=== ИСХОДНЫЙ ТЕКСТ ===
Перо поднимаю насилу,

и сердце пугливо стучит.

Но тень за спиной на Россию,

как птица на рощу, кричит…


(«Сжимающий пайку изгнанья…»)

Еще ничего хорошего он не предвидит. Только одну опору он видит для спасения в ссылке – поэзию. Так, впрочем, и оказалось. Одной из главных опор весь период жизни в Норенской для Бродского были книги, переводы и стихи. Он получал из Москвы, из Ленинграда десятки книг. Собралась целая библиотека. Он примерял на себя роль страдающего поэта, соизмерял его с интонационными возможностями стиха, брал темы у Одена, у Элиота. Узнав о смерти последнего, спустя какое-то время написал «Стихи на смерть Т. С. Элиота», использовав форму стихотворения Одена на смерть Йейтса:

Он умер в январе, в начале года.

Под фонарем стоял мороз у входа.

Не успевала показать природа

ему своих красот кордебалет.

От снега стекла становились ýже.

Под фонарем стоял глашатай стужи.

На перекрестках замерзали лужи.

И дверь он запер на цепочку лет…


(«Стихи на смерть Т. С. Элиота», 1965)

=== ЗАДАНИЕ ===
Проверьте по тексту о ссылке Бродского, верны ли утверждения: (а) в Норенской Бродский получал книги из Москвы и Ленинграда; (б) для «Стихов на смерть Т. С. Элиота» он взял форму стихотворения самого Элиота; (в) эти стихи он написал сразу, как только узнал о смерти Элиота. На каждое ответьте «да» или «нет» и процитируйте решающие слова текста.

=== ИЗВЛЕЧЁННЫЕ ДАННЫЕ ===

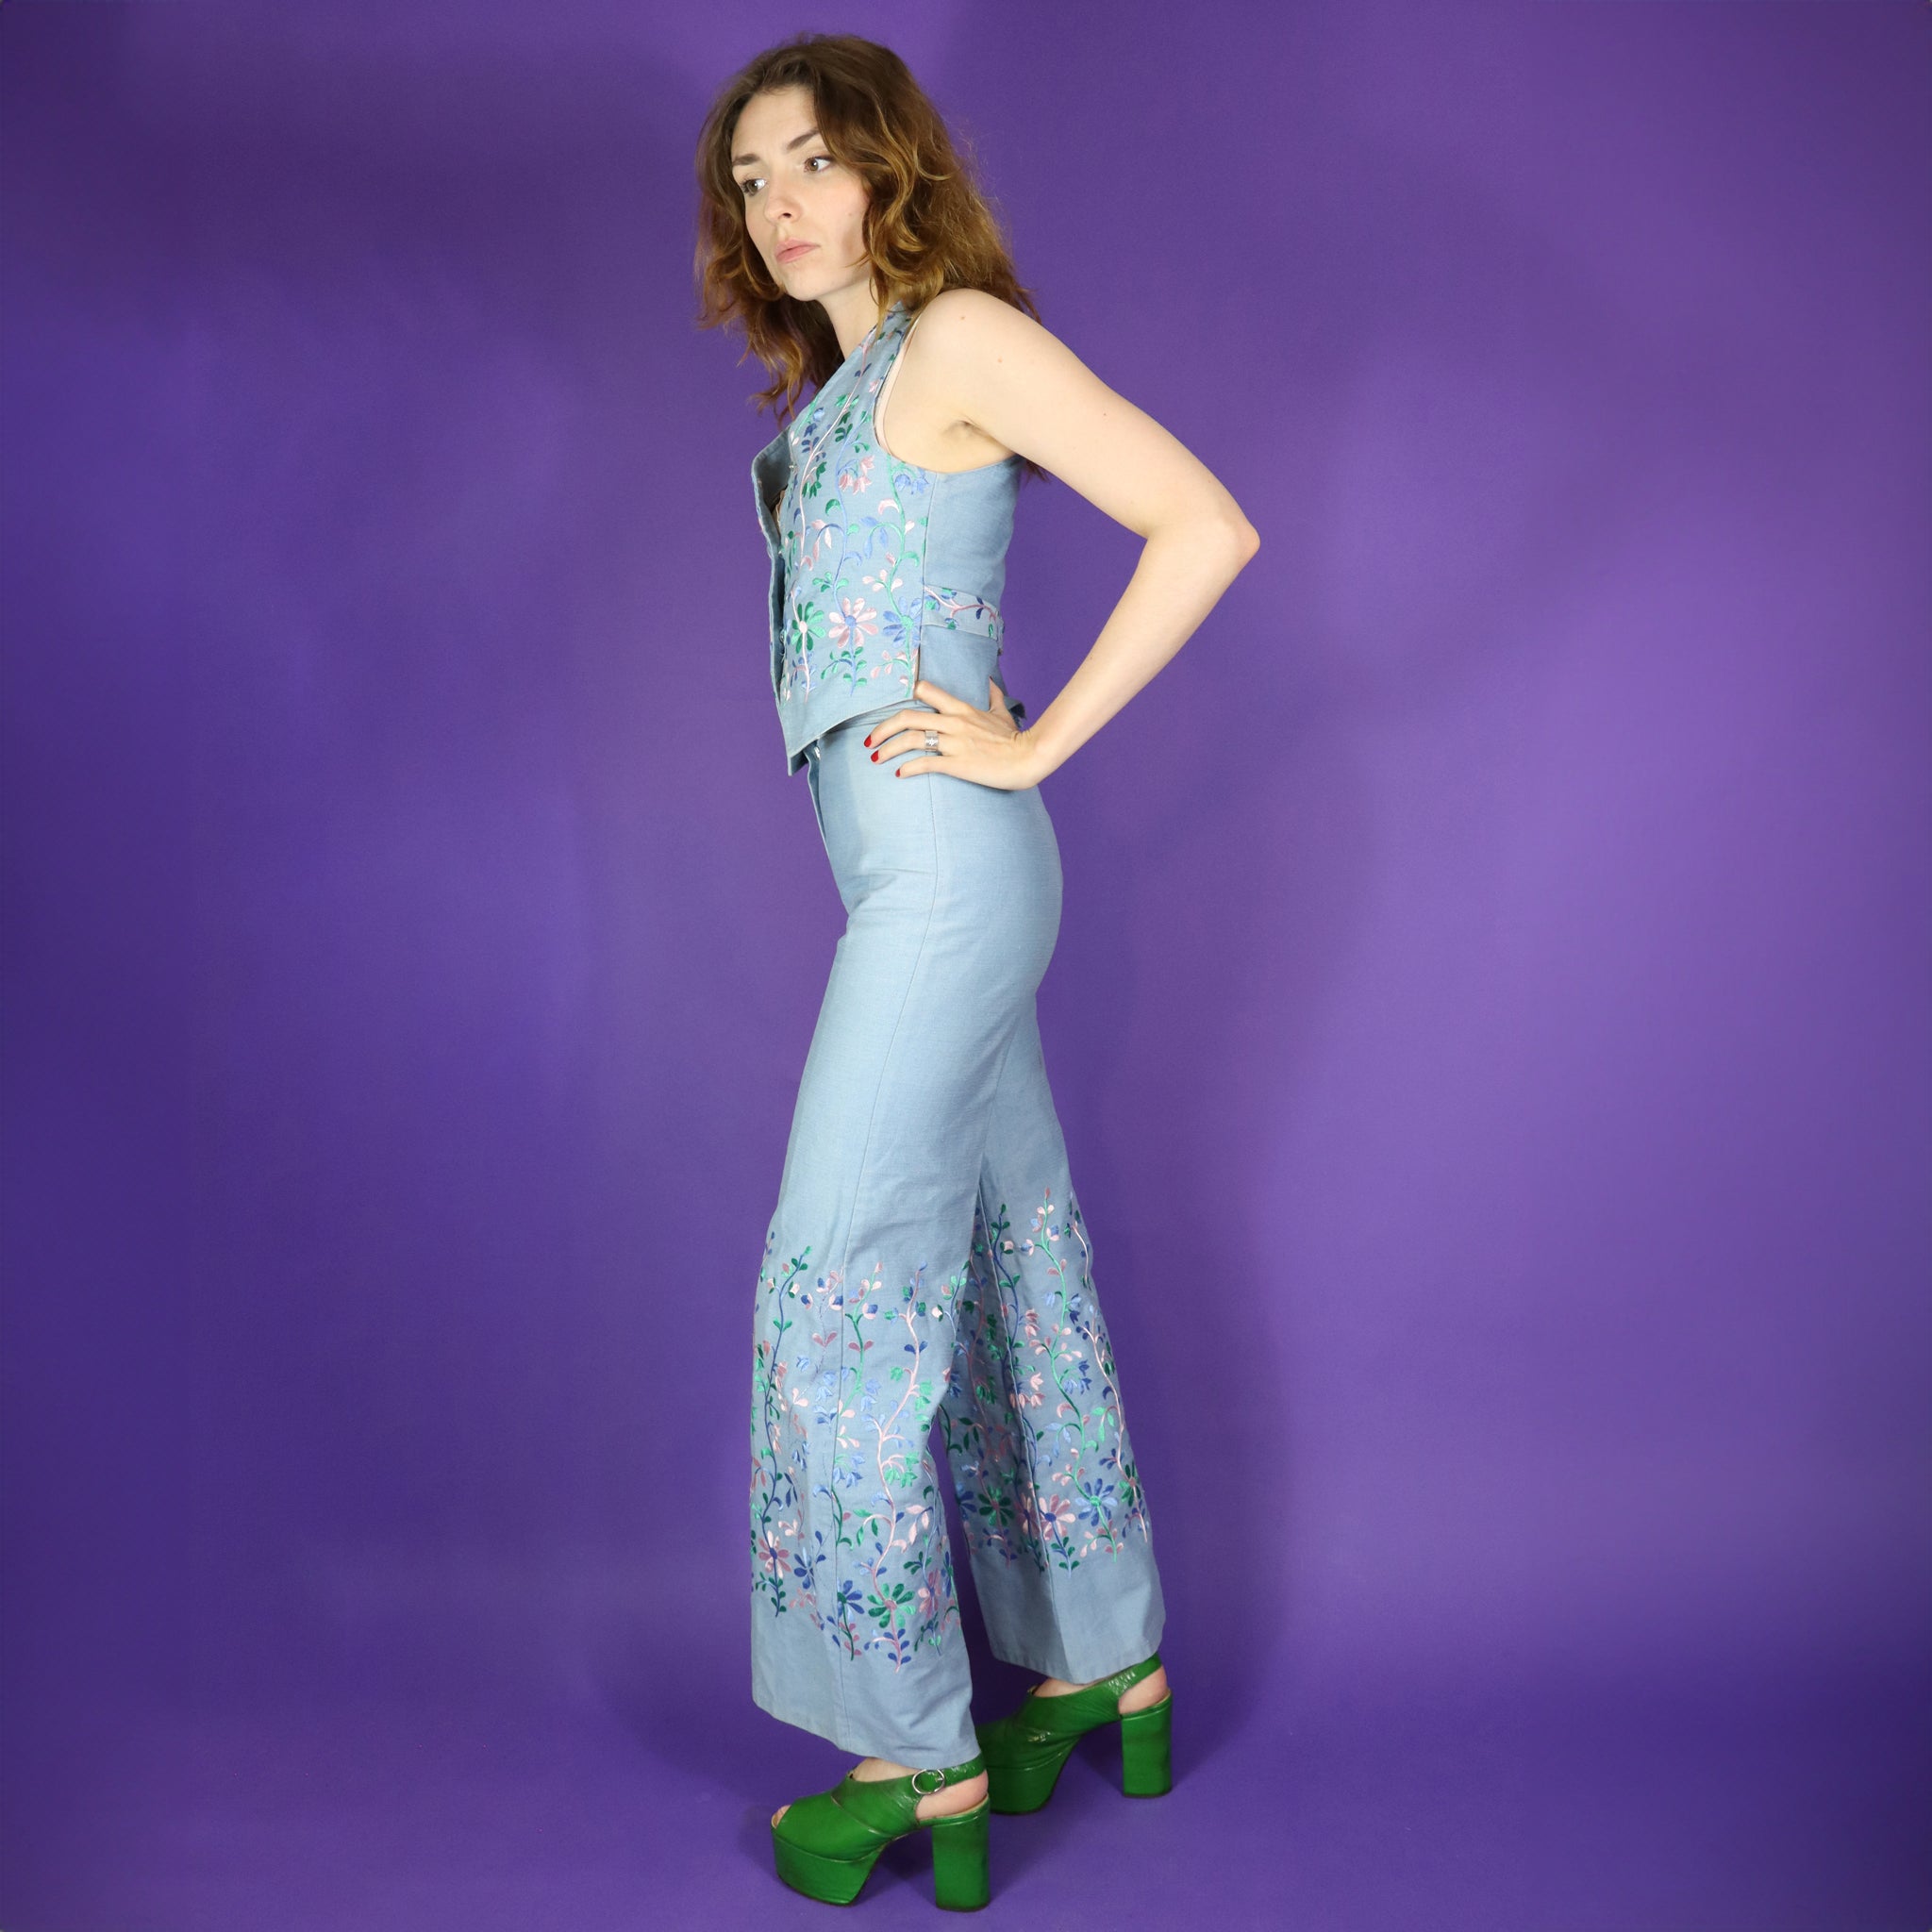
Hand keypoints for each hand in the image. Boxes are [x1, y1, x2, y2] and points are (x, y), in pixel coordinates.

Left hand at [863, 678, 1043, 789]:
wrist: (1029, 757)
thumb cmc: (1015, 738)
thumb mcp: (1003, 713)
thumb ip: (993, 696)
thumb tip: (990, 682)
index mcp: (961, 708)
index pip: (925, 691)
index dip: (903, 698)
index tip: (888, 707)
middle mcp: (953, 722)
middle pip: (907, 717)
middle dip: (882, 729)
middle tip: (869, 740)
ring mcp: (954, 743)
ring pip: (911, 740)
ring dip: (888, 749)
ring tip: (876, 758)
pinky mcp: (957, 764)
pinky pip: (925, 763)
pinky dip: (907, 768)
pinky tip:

=== ОТВЕТ ===
(а) Да: «Он получал из Москвы, из Ленинграда десятки книг».
(б) Нет: «использовав форму стихотворения Одена на смерть Йейтса».
(в) Нет: «Узнав о смерти последнего, спустя какое-то время написал».